Friday, June 23, 2017

Views of Sandusky Library Before 1920

The Sandusky Library has offered library services to residents of Sandusky and Erie County since the nineteenth century; after years of temporary library sites, the original library building (pictured above) opened on July 3, 1901. The exterior of the building was constructed from Sandusky blue limestone. The architects were Albert D’Oench and Joseph W. Yost, who designed the library in the Second Romanesque Revival style. The towers on either side of the Adams Street entrance give the Sandusky Library an appearance that is not unlike a castle. In the first quarter of the twentieth century, the eastern portion of the library consisted of a reference room and two reading rooms. The western portion of the library served as Carnegie Hall, where concerts, lectures, and special events were held. Below is a picture of the children’s reading room in 1917. This area is now used as the Baby Garden.

The adult reading room was in the center of the eastern wing of the original Sandusky Library. If you look closely, you can see that a stained glass window served as a skylight at that time. The two doors under the skylight led to the stacks which held thousands of books. The floor was made of thick glass, to allow for light to be let in to the lower level of the library.

The former adult reading room is now a part of the Children’s Services area of the Sandusky Library. The original pillars can still be seen in the library today.

Many other architectural elements of the 1901 library building remain in today’s Sandusky Library, including the lovely wooden doors leading to the Adams Street entrance, and several stained glass windows in the lobby. The art glass, in hues of green and gold, was designed by Jessie May Livermore.

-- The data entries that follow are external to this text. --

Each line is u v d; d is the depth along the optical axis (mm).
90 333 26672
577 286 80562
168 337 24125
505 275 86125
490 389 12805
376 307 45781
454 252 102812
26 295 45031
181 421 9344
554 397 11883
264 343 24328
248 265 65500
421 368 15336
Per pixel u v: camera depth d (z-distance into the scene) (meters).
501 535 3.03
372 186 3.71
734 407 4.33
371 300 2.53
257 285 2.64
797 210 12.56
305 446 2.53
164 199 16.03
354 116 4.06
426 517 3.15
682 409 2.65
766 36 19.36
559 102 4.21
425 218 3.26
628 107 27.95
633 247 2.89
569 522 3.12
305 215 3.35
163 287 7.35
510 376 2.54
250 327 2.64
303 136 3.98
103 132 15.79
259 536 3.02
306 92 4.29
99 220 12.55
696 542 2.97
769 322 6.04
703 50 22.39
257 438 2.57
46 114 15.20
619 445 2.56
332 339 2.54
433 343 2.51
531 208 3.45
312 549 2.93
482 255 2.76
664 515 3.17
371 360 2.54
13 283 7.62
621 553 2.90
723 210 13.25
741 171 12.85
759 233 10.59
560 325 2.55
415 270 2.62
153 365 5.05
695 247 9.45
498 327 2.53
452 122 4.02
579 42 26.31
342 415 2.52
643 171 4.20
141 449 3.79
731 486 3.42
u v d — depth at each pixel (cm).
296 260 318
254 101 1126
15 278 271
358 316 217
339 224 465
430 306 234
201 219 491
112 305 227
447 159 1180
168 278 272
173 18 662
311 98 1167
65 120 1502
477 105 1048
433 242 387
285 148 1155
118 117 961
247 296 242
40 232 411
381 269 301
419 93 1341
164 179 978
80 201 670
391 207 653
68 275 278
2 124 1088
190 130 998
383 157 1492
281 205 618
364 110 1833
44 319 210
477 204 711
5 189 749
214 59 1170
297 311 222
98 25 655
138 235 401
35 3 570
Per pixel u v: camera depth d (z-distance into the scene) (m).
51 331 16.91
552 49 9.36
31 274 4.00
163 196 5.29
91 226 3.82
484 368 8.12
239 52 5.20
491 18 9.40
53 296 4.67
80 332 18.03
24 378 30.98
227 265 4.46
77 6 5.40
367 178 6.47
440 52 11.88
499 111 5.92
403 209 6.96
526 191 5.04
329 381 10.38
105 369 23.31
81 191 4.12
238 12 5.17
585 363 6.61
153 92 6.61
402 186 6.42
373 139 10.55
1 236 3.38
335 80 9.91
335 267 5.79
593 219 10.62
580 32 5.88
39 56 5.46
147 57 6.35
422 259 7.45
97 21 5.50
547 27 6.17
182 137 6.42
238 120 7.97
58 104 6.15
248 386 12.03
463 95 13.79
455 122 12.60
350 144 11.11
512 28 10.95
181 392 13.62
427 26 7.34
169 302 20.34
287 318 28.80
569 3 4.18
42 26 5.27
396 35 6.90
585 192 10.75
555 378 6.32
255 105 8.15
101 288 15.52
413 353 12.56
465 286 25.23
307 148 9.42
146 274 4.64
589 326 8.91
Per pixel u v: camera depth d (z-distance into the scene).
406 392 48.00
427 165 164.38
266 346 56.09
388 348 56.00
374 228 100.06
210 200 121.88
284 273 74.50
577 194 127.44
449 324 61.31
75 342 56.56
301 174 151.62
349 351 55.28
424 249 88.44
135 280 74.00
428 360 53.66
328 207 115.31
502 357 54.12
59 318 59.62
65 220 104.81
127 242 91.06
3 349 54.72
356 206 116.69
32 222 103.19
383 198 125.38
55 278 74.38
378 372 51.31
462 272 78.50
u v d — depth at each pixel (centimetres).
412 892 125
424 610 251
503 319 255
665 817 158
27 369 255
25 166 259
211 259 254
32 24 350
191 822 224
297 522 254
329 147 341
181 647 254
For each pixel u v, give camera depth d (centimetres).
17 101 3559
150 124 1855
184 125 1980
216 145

See the website of the Sandusky Library for more information about the history of the library. In 2004, the Sandusky Library celebrated the completion of a large renovation and addition project which incorporated the former Erie County jail with the Sandusky Library, thus uniting two historical buildings in Sandusky into one library which remains a vital part of the community today.


Anonymous said...

What ever happened to the glass floor? Such a unique and loved feature should have been kept in the renovation, or at least repurposed as a low wall or something to show the history and what we all rememeber. I was at the library recently after living away for many years and was so sad there was no sign of it. Not a single glass brick, anywhere. I was telling my grandchildren about it and they couldn't even visualize a glass floor.

Anonymous said...

There are several pieces of the glass floor all around the Sandusky Library. Many have names on them, in honor of donors.

Unknown said...

these were also cut down and sold as a numbered, limited collectible for a period of time.